Saved entries:
======
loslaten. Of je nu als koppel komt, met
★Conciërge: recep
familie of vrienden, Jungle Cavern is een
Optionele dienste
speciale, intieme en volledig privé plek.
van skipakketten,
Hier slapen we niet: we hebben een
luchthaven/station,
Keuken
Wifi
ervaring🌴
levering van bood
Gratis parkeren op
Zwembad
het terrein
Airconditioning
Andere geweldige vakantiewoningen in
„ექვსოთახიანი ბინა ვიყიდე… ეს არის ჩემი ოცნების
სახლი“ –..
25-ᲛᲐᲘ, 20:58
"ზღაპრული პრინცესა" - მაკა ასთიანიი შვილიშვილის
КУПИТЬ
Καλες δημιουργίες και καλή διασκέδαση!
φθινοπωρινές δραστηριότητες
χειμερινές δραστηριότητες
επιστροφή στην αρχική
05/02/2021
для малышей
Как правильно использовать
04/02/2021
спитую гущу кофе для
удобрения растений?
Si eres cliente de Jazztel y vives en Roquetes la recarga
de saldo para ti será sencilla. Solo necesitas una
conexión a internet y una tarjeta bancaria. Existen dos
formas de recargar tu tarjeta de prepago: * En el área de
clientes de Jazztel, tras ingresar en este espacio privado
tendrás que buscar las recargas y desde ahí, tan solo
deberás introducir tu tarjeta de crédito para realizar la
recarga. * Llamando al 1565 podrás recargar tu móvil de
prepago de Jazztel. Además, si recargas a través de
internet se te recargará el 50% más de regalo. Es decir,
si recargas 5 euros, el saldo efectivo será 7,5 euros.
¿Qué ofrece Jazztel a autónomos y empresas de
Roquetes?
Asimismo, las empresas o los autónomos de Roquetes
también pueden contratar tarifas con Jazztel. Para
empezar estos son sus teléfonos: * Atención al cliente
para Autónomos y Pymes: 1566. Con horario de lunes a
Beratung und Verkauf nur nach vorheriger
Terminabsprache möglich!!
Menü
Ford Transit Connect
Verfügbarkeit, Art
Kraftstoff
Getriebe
======
AIM OF THE EXERCISE:
Rewrite the listing from its first line through the line containing "Airconditioning", both included, as a Markdown table with the columns Row and Line. Give each line its own numbered row and omit blank lines.

TASK RESPONSE:
| Row | Line |
|---|---|
| 1 | loslaten. Of je nu als koppel komt, met |
| 2 | ★Conciërge: recep |
| 3 | familie of vrienden, Jungle Cavern is een |
| 4 | Optionele dienste |
| 5 | speciale, intieme en volledig privé plek. |
| 6 | van skipakketten, |
| 7 | Hier slapen we niet: we hebben een |
| 8 | luchthaven/station, |
| 9 | Keuken |
| 10 | Wifi |
| 11 | ervaring🌴 |
| 12 | levering van bood |
| 13 | Gratis parkeren op |
| 14 | Zwembad |
| 15 | het terrein |
| 16 | Airconditioning |